そして、これらを全て踏まえ、総合的に評価します。総合的な評価は曖昧にもなりますが、その曖昧さを許容し、一律で達成度重視にならないようにしています。このようなやり方をしていると非常にマネジメントに負担がかかりますが、その分のリターンがある投資と考えています。
これからのマネジメント
最後に、これからのマネジメントのあるべき姿についての私個人の考えを共有したいと思います(freeeの意見ではなく、あくまで私見です)。世界中で社会課題が山積する不確実な世の中であることを前提にすると、あるべきマネジメントの姿にはポイントが3つあると考えています。

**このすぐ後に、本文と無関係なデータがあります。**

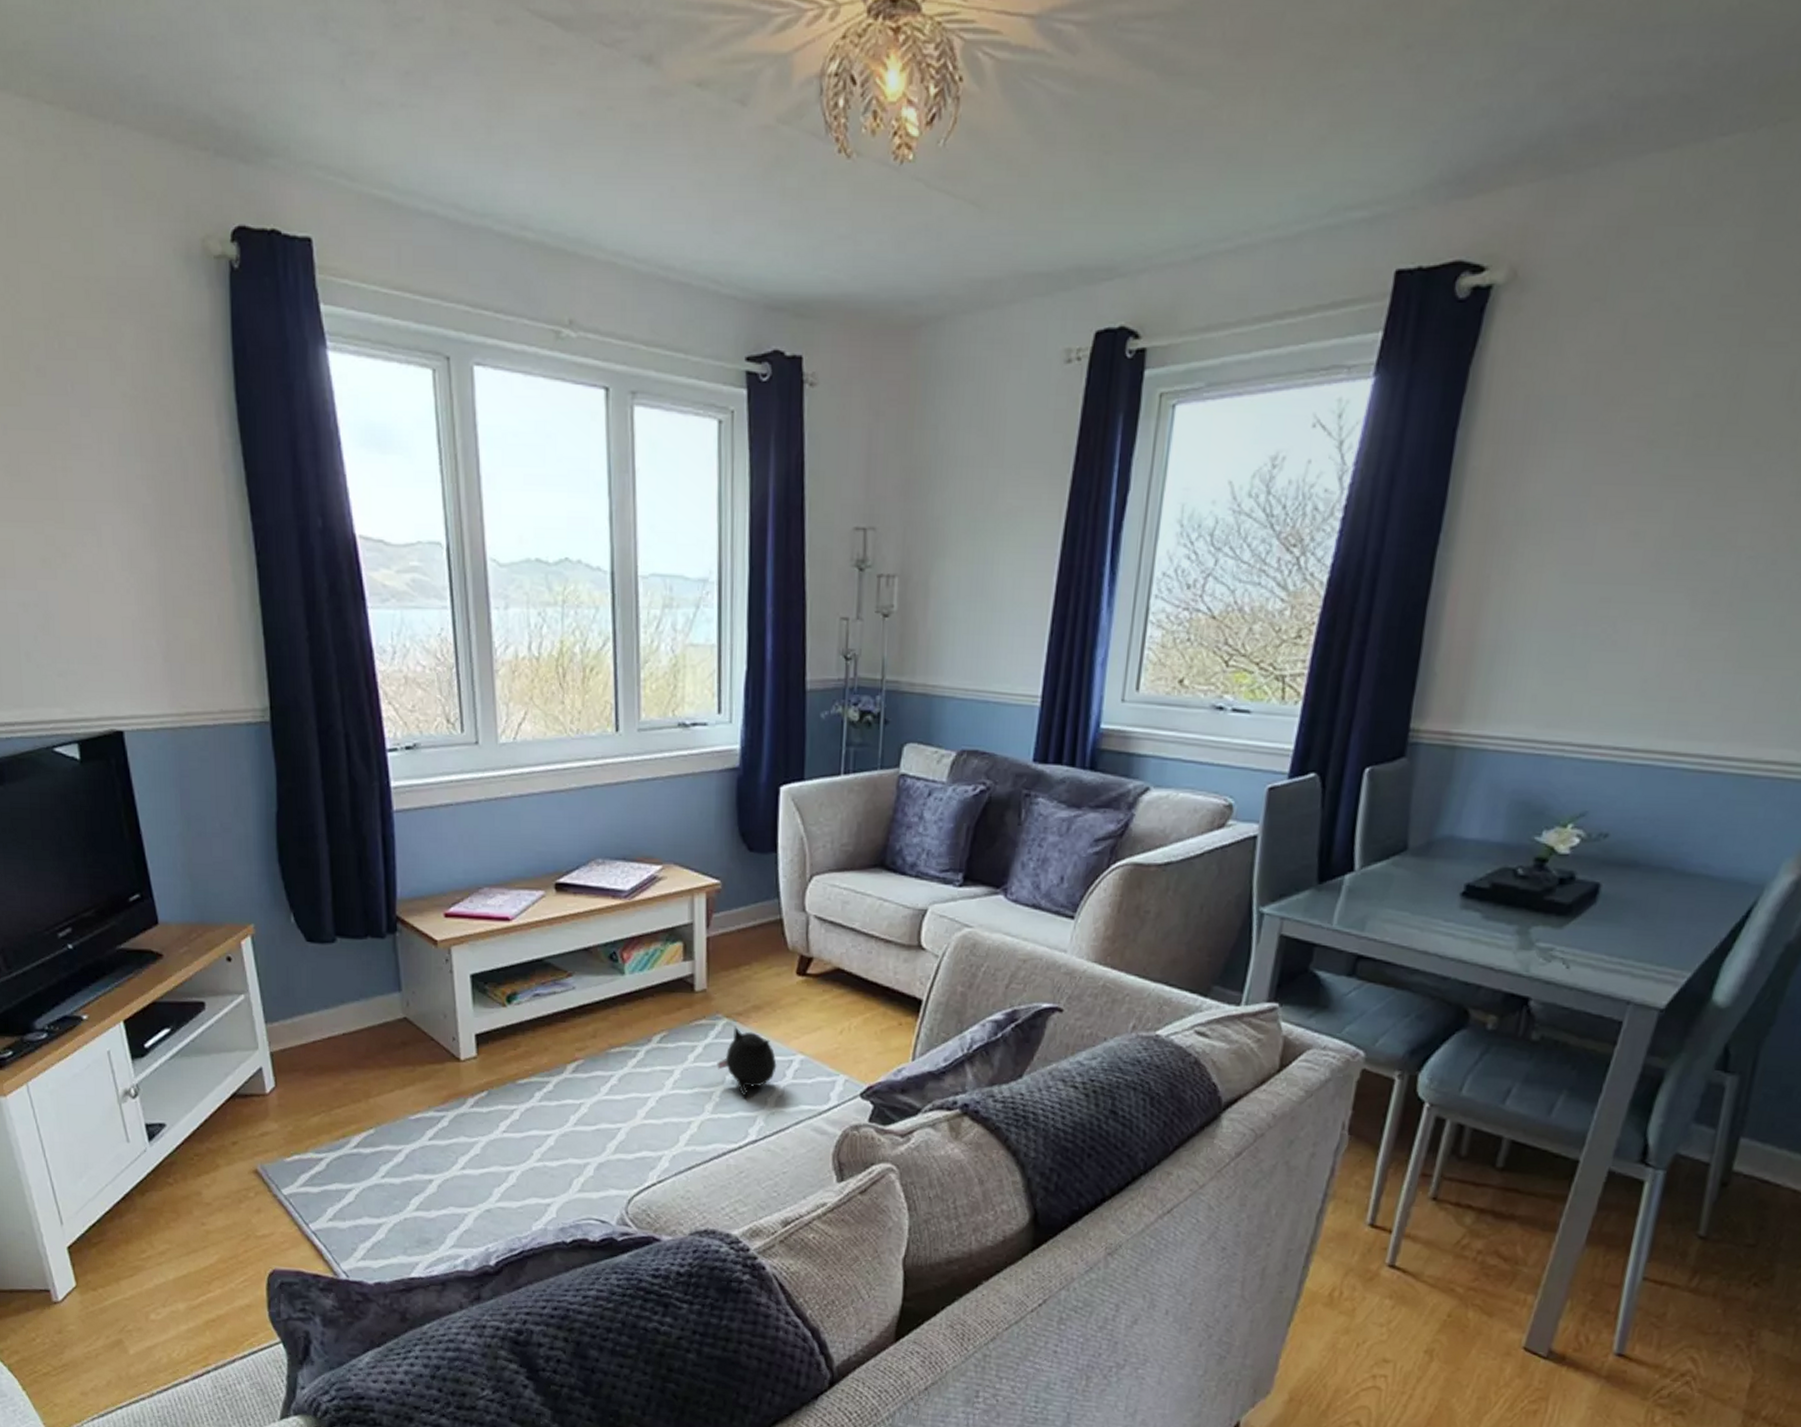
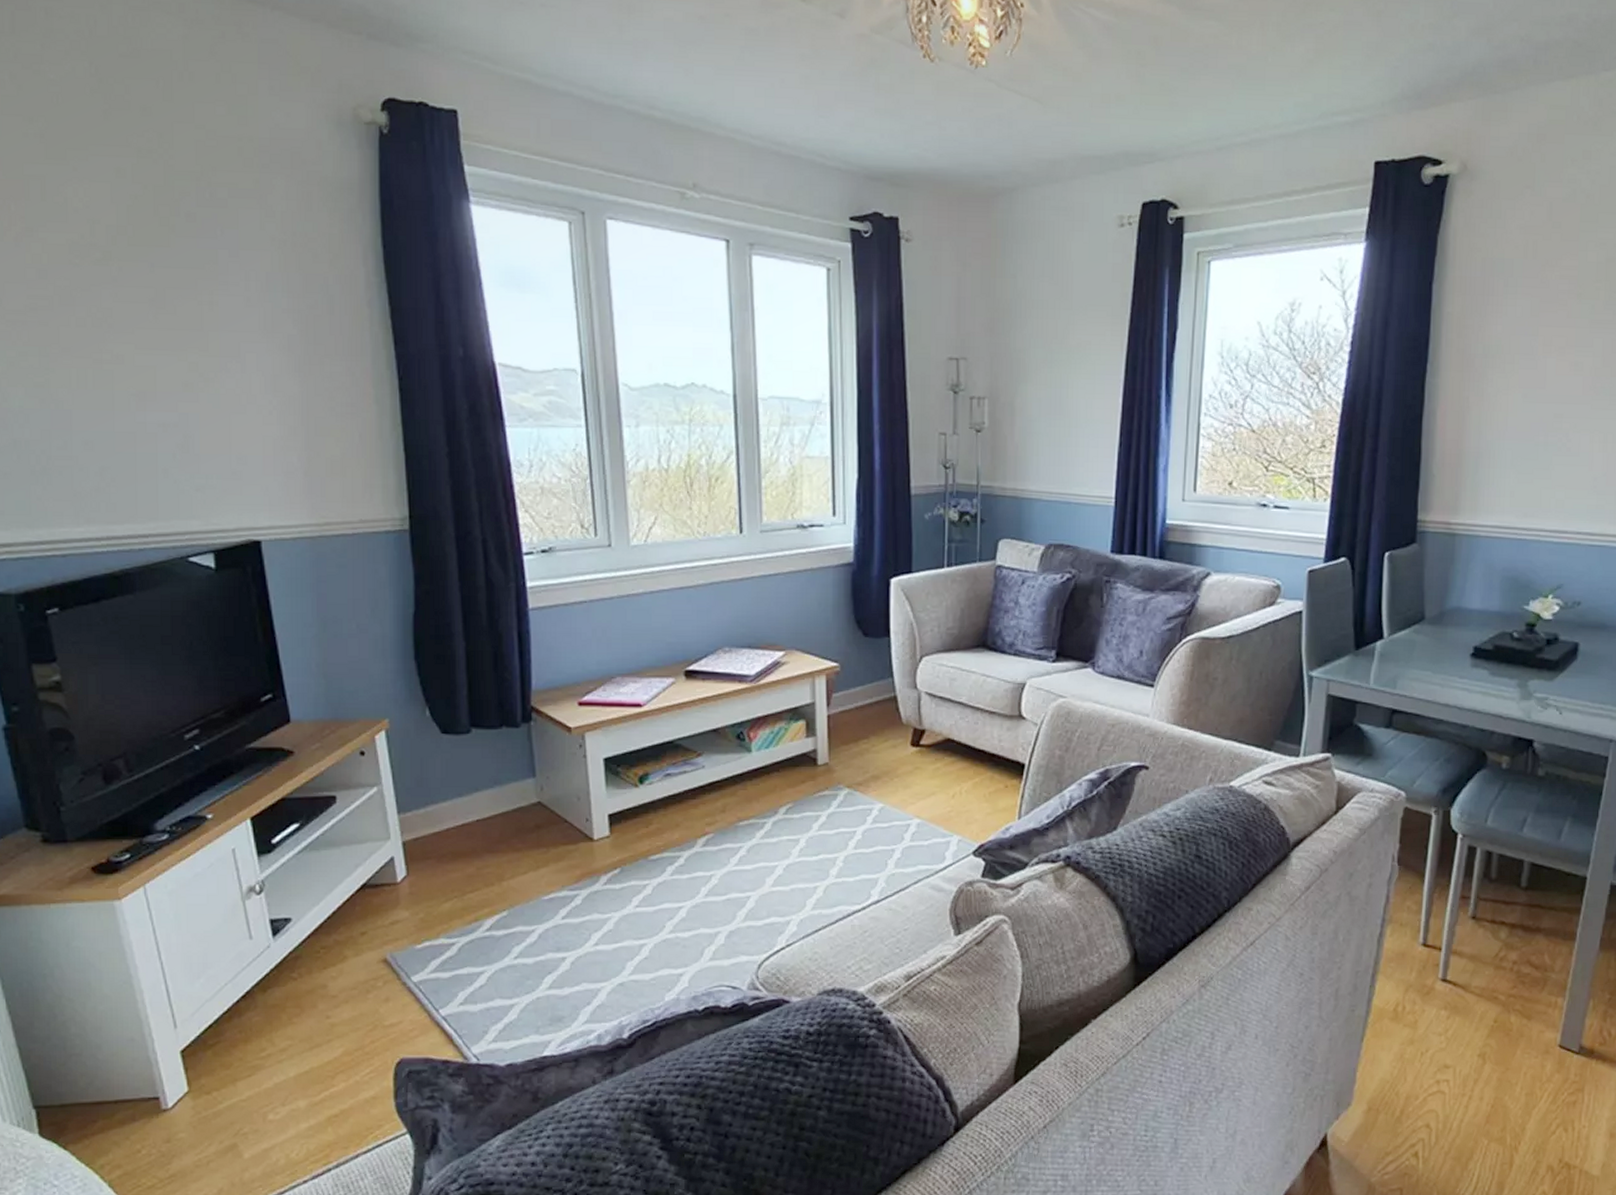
plush toy: present [717,1026,777,1097] -> none [840,795,895,861]

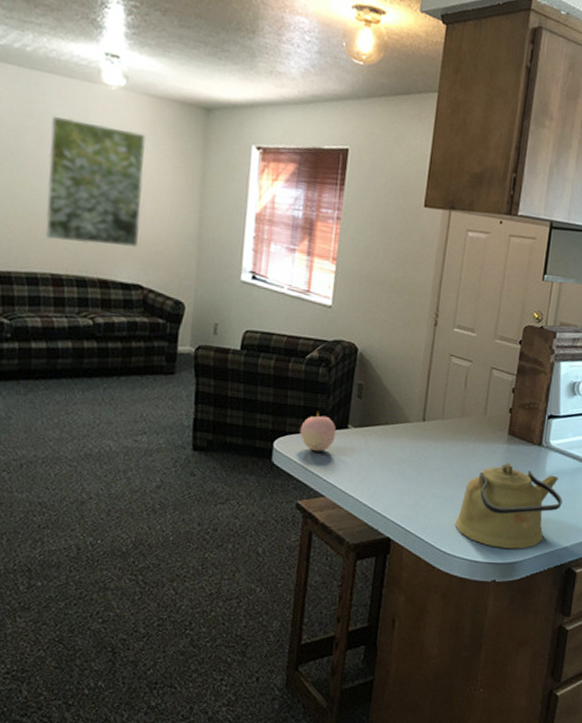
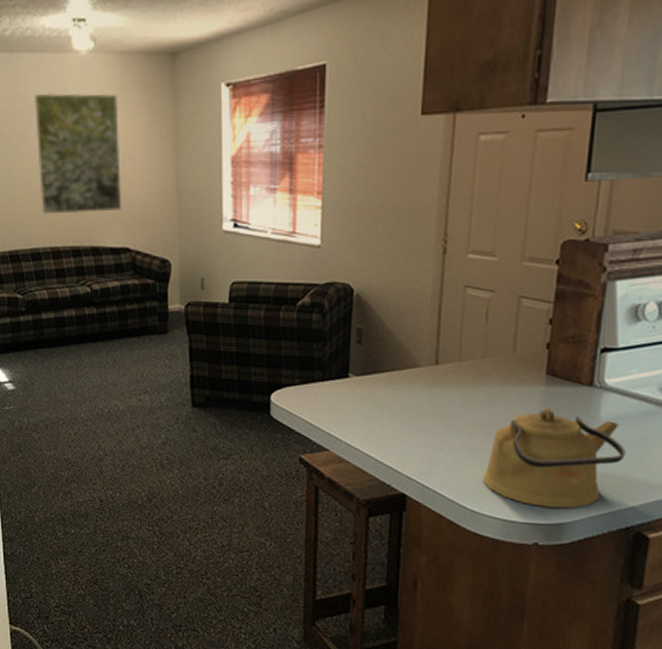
apple: present [300,411,337,452] -> none [297,360,336,404]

まず、「ミッション(パーパス)ドリブン」です。何のために仕事をしているのか?と、社会の課題を解決するための活動なのか?を重視する個人や投資家が昨今多くなっています。そのような方々に応援してもらい、仲間になってもらうためにはなんのために仕事をしているのか、ということを明確にして経営することが重要です。
つぎに、「探索型の組織づくりとマネジメント」です。不確実な世の中では分かっていることを徹底するだけではなく、とにかく試しては修正していくような動きも必要です。そのためには、自律的な組織であることが重要だと考えます。
3点目は「属性だけでない真の多様性を活かす」です。多様性が注目を集めていますが、同じ属性の人の間でも、価値観は本当に多様になりました。そんな色々な価値観の多様な人がいる組織を、一定の方向に束ねていくことがイノベーションのためには大切だと考えています。
これらの要素の実現は本当に大変ですが、そこに向けた投資が大事だと思っています。OKRも、これらの要素を組織で実現するために寄与しているのではないかと思います。freeeにおいては、OKRは組織に上手くマッチしている良いツールですし、今後も活用していきたいですね!